Given text:

•••••

I could have talked about how Catherine Downes’ classic play The Case of Katherine Mansfield influenced the choices I made: to have my fictional characters speak and sing Muriel Rukeyser’s poems and prose; and not to make Muriel Rukeyser a character herself, but to create an idea of her powerful presence in the world, from verifiable facts and from deep care with what is unverifiable.

I could have added that the project’s part of my ongoing quest for unimpeded access to a coherent tradition of women writers whose work nourishes me and whose lives inspire me, that it’s part of my resistance to default engagement with the master narrative, with the golden boys and with the ways their lives and work have conditioned me. I could have talked about my recent days with two other writers and a painter, each of them also engaged with women artists and writers from the past, for similar reasons.

•••••

Task input:
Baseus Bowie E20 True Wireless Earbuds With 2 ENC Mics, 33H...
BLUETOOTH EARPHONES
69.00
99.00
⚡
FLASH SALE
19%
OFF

•••••

Work instructions:
[a] Copy the passage on Muriel Rukeyser in full, word for word.
[b] Revise the records so that "FLASH SALE" becomes "CLEARANCE SALE", and keep every other line the same.

Numbered answers:
[a]
I could have talked about how Catherine Downes’ classic play The Case of Katherine Mansfield influenced the choices I made: to have my fictional characters speak and sing Muriel Rukeyser’s poems and prose; and not to make Muriel Rukeyser a character herself, but to create an idea of her powerful presence in the world, from verifiable facts and from deep care with what is unverifiable.

I could have added that the project’s part of my ongoing quest for unimpeded access to a coherent tradition of women writers whose work nourishes me and whose lives inspire me, that it’s part of my resistance to default engagement with the master narrative, with the golden boys and with the ways their lives and work have conditioned me. I could have talked about my recent days with two other writers and a painter, each of them also engaged with women artists and writers from the past, for similar reasons.

[b]
Baseus Bowie E20 True Wireless Earbuds With 2 ENC Mics, 33H...
BLUETOOTH EARPHONES
69.00
99.00
⚡
CLEARANCE SALE
19%
OFF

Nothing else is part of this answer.